If $Ksp$​ for $HgS{O_4}$ is $6.4 \times {10^{ - 5}}$ , then solubility of this substance in mole per ${m^3}$ is:
$Hg = 200,S = 32,O = 16$
A. $8 \times {10^{ - 3}}$
B. $8 \times {10^{ - 6}}$
C. $296$
D. $2368$

Answer 1

For a compound like $HgS{O_4}$ , the ratio of $H{g^{ + 2}}:S{O_4}^{ - 2}$ is $1:1$ . That is for every mercury ion there is one sulphate ion.
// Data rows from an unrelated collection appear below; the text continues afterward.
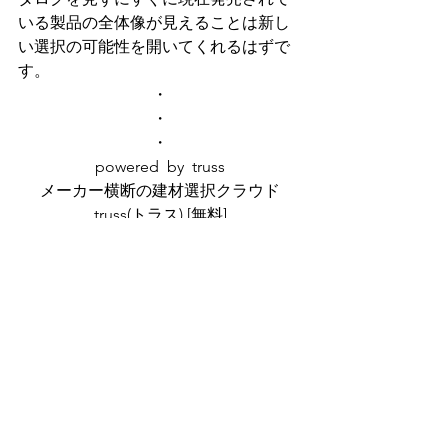
いる製品の全体像が見えることは新し
い選択の可能性を開いてくれるはずで
す。
・
・
・
powered  by  truss
メーカー横断の建材選択クラウド
truss(トラス) [無料]
https://truss.co.jp/
・
・
・
・
断熱材
掲載情報更新/サービス更新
This means that the solubility product for the compound is the square of the solubility that is ${s^2}$ where $s$ is the solubility.

Formula used: $Ksp$= ${s^2}$
Where $Ksp$ is the solubility constant and $s$ is the solubility.

Complete step by step answer:
In this question, we have two ions, there is $H{g^{ + 2}}$and $S{O_4}^{ - 2}$ . Therefore, the reaction of dissociation will look like this:
$HgS{O_4} \rightleftarrows H{g^{ + 2}} + S{O_4}^{ - 2}$
now we can consider the concentration of $H{g^{ + 2}}$to be $s$ and the concentration of $S{O_4}^{ - 2}$ to be equal to $H{g^{ + 2}}$ .
The equilibrium constant can be represented in the following way:
$Ksp = \left[ {H{g^{ + 2}}} \right]\left[ {S{O_4}^{ - 2}} \right]$
Concentration of mercury and sulphate ions is represented in the manner shown above.
$Ksp = \left[ s \right]\left[ s \right]$
$Ksp = {\left[ s \right]^2}$
For this reason, the equilibrium constant which is called a solubility product is the product of both the ions to form ${s^2}$ . The solubility of a solute can be defined as the amount of a solute that can be dissolved in a given amount of solvent at a particular temperature at a state of equilibrium.
According to the question, we have $Ksp$ to be $6.4 \times {10^{ - 5}}$ . This can be used to calculate the $s$ or solubility using the above formula.
$6.4 \times {10^{ - 5}} = {s^2}$
$Ksp = {s^2}$
$64 \times {10^{ - 6}} = {s^2}$
$\sqrt {64 \times {{10}^{ - 6}}} = s$
$8 \times {10^{ - 3}} = s$

So, the correct answer is Option A.

Note: It is important to remember the relation between the solubility product and the solubility $s$ . It can vary depending on the number of ions a particular compound can form.
The solubility product $Ksp$ is a constant and does not depend on temperature change. It also does not have a unit.
Solubility is dependent on change in temperature. It has a unit, $\dfrac{{mole}}{{{m^3}}}$ .
The more the $Ksp$ is the higher the solubility of the solute in a solution.